Zaragoza (EFE) in addition to comics, maps or newspapers, among others. All of this is what can be found at the XVII Zaragoza Old and Antique Book Fair.
From the board at street level where you can find recent editions of Anagrama, Tusquets or Siruela, to name a few of the innumerable publishers that populate the national scene, to getting into the booth and rummaging through the shelves on its interior walls. That’s what distinguishes avid readers looking for that desired second-hand book, either because it’s out of print or finding it at a cheaper price, from bibliophiles.
The Aragonese bibliophile José Luis Melero is one of the first to place himself in front of the still-closed shutters of the booths, waiting to be able to discover on the first day some new jewel to add to his collection of more than 35,000 copies, some title that he could have found. escape or an unusual edition.
Books for rich and poor
“Here there are accessible books for poor or rich bibliophiles,” he points out to Efe while waiting to start investigating because he is clear that inside the booth is where “very important books” are found.

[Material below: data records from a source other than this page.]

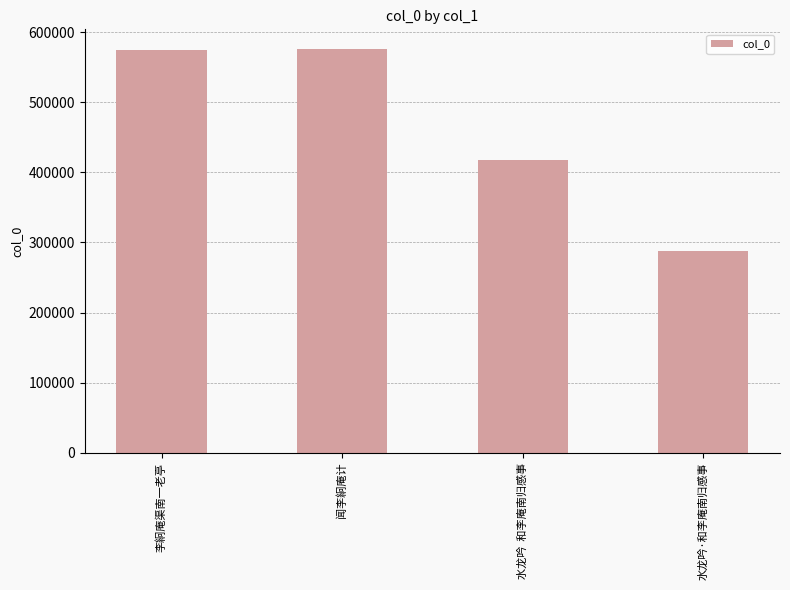

Count the number of data series in this chart.

1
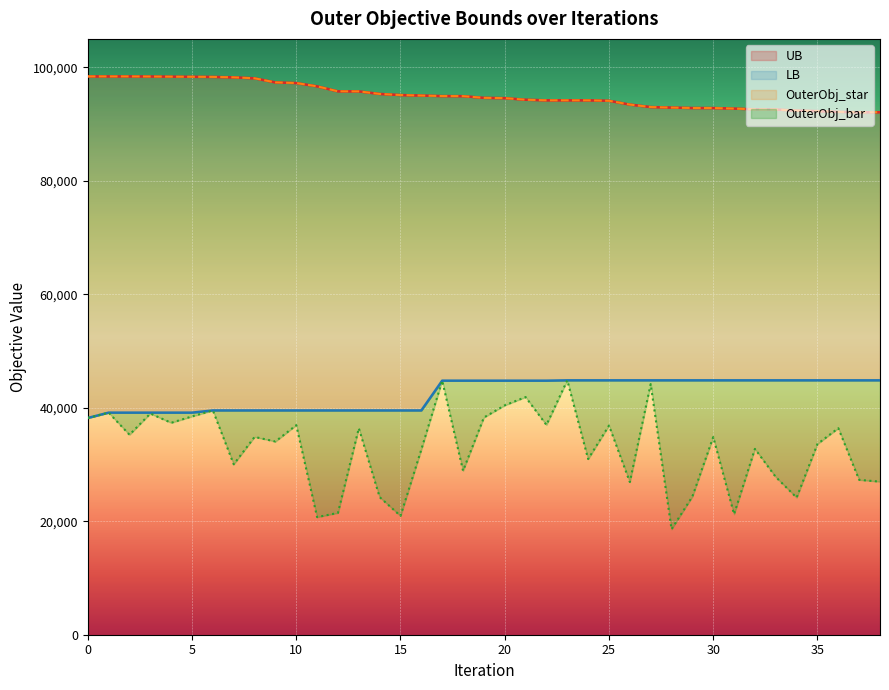

The UB series shows 25112 at 11. True or false?

False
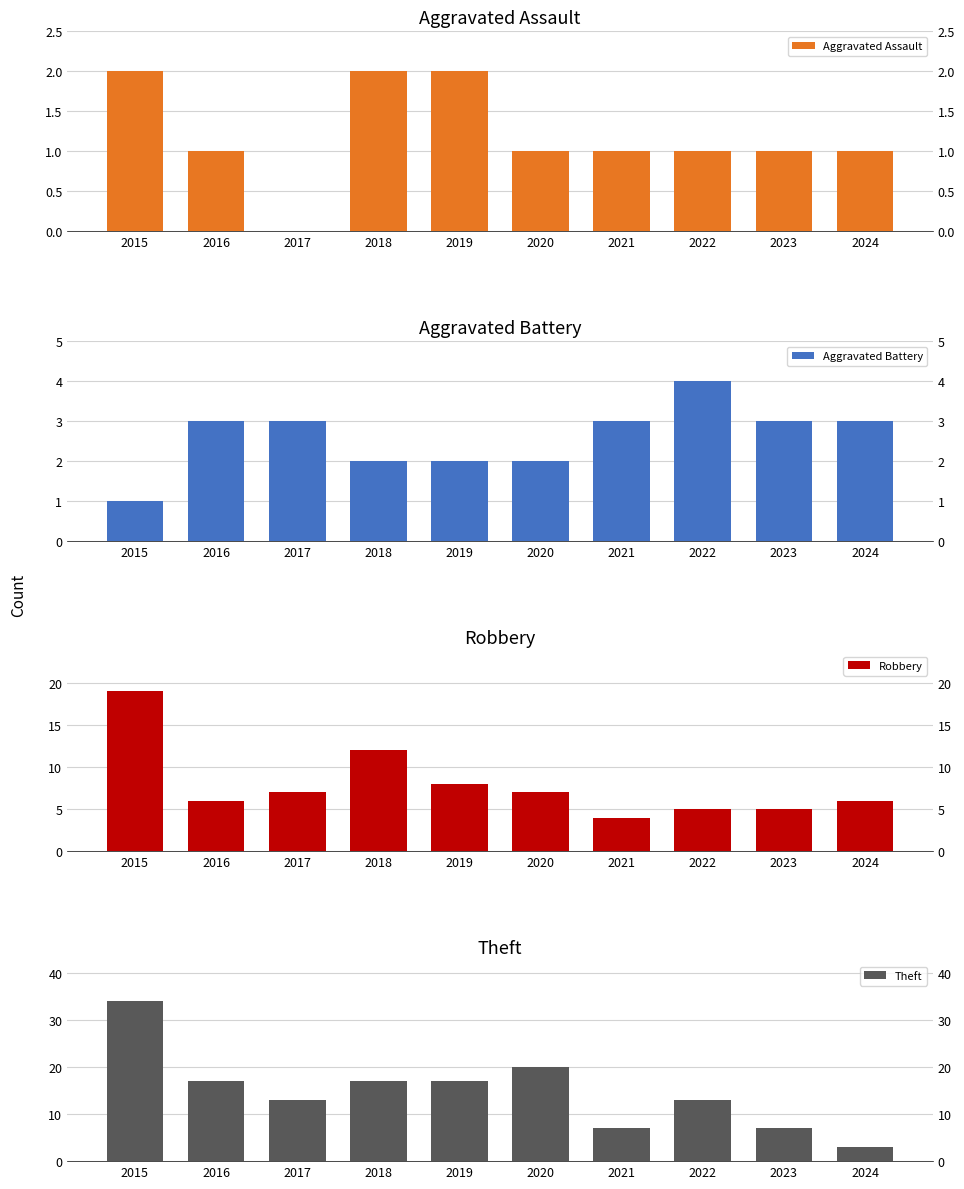

What is the average value of the Aggravated Assault series?

1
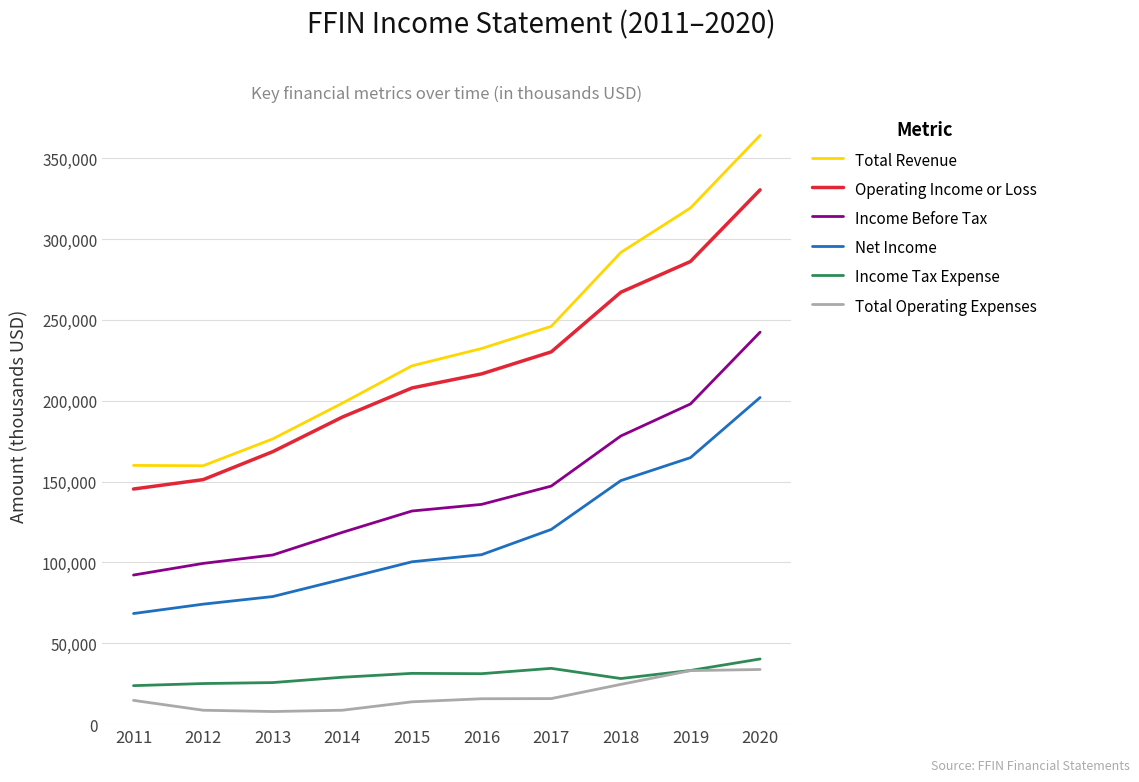

True or false: Net Income and Operating Income or Loss intersect in this chart.

False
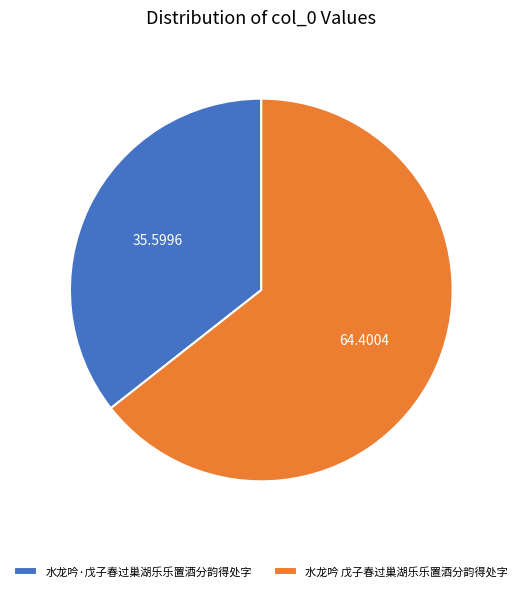

Rank the categories by value from highest to lowest.

水龙吟 戊子春过巢湖乐乐置酒分韵得处字, 水龙吟·戊子春过巢湖乐乐置酒分韵得处字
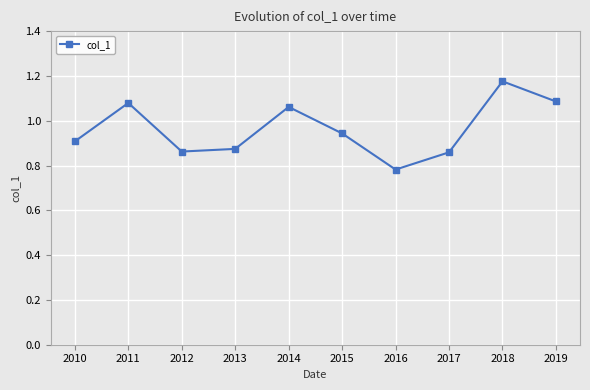

How many points are lower than both their immediate neighbors (excluding endpoints)?

2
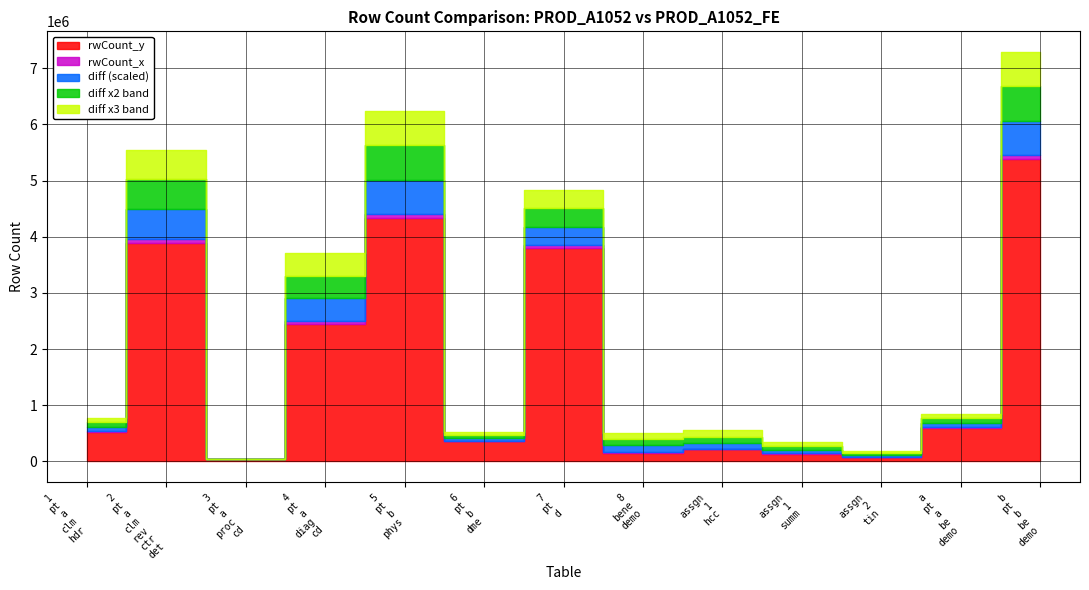

How many interior local valleys does the rwCount_x series have?

4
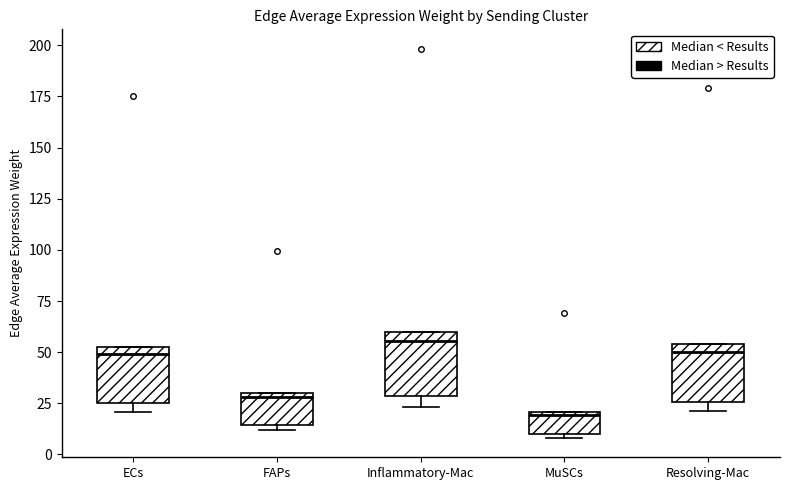

Reading left to right, read every box against the y-axis: the position of its median line, the range the box covers, and the ends of its whiskers. The values are not printed on the chart, so give them approximately, as read against the axis.

ECs: median 50, box 25 to 55, whiskers 20 to 55
FAPs: median 30 (just below the box's upper edge), box 15 to 30, whiskers 10 to 30
Inflammatory-Mac: median 55, box 30 to 60, whiskers 25 to 60
MuSCs: median 20, box 10 to 20, whiskers 10 (just below the box's lower edge) to 20
Resolving-Mac: median 50, box 25 to 55, whiskers 20 to 55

Accustomed to visiting different old and antique book fairs, he qualifies the event in the Aragonese capital, which will be open to the public in Plaza de Aragón from today, March 23, to Sunday, April 9, as a “good fair and suitable for Zaragoza”.
As a regular visitor since the first edition began, Melero explains that throughout these seventeen editions, interesting books have been purchased in Zaragoza, such as first editions by Federico García Lorca, Antonio Machado or Juan Ramón Jiménez, but also other relevant ones for historians such as “an edition of the Fueros de Aragón from the 16th or 17th century”.
“Here you can find everything,” says Melero vehemently, while highlighting the presence of important professionals from abroad such as the García Prieto bookstore in Madrid or the Valencians Russafa and Toni, up to a total of eleven exhibitors.
Regarding his best acquisition at this fair of the innumerable ones he has held, Melero thinks for a moment and does not hesitate to point out that it was Mariano Peralta’s dictionary of Aragonese “an edition from 1830 or so that is a very good piece”. He confesses that in this case they called him to warn him that he had just arrived.
Elbows fair and square
Although it is in a metaphorical way, Melero acknowledges that there may be nudges to review the shelf in which it is intuited that there may be a desired piece, but “always with education and in a good fight.”
Regarding the books that can be found at the fair, accessible to all budgets, he makes it clear that “in the flea market you can find bargains, not here” because it is the booksellers who, “based on their knowledge and experience”, set the price valued and gives as a numerical example that “here a book can be worth around a hundred, but not twenty or a thousand”.
This seventeenth edition was opened with the traditional proclamation by the professor at the University of Zaragoza Manuel José Pedraza Gracia, professor in the Department of Documentation Sciences and History of Science, who explained to EFE that what he had written is “the least proclamation of all proclamations. Heterodox”.
“I have done it that way because my body asked me to. I have made a story that is not fiction come true because everything I tell has happened or could have happened. It is a tribute to my platonic love Juana Millán ”, she has commented.
Pedraza is the author of books such as ‘Readers and readings in Zaragoza (1501-1521)’, ‘Price and value of the old book’, ‘Appraisal, valuation and trade of the old book’, ‘Documents for reading the history of the book of Zaragoza ‘ or ‘The organized knowledge of a man from Trent. The library of Pedro de Frago, bishop of Huesca in 1584’. In addition, he was director of the course ‘Valuation and appraisal of the old book’, in the summer courses of the University of Zaragoza, held in Jaca, as well as a member of the scientific committee of the V International Congress on Medieval and Modern Books.
Bookstores in Zaragoza, Huesca, Navarra, Vitoria, Valencia and Madrid
The fair will be open to the public from 11 a.m. to 2 p.m. and from 5 p.m. to 9 p.m. The participating bookstores are Luces de Bohemia and Libros del Rescate, from Zaragoza; Prologue, by Gurrea de Gállego (Huesca); Books with History, by Urroz Villa (Navarra); Sekmet, from Vitoria; Russafa, Asilo del Libro and Altossal, from Valencia, and García Prieto, Hallazgo and Marcos Ortiz, from Madrid.
In addition to volumes with historical importance, books on narrative, science fiction, philosophy, history, the Civil War, cooking, and countless other topics are selected, making up a complete and interesting offer.
You can also find collector’s treasures such as maps, engravings, posters, postcards, sticker albums, comics or manuscripts.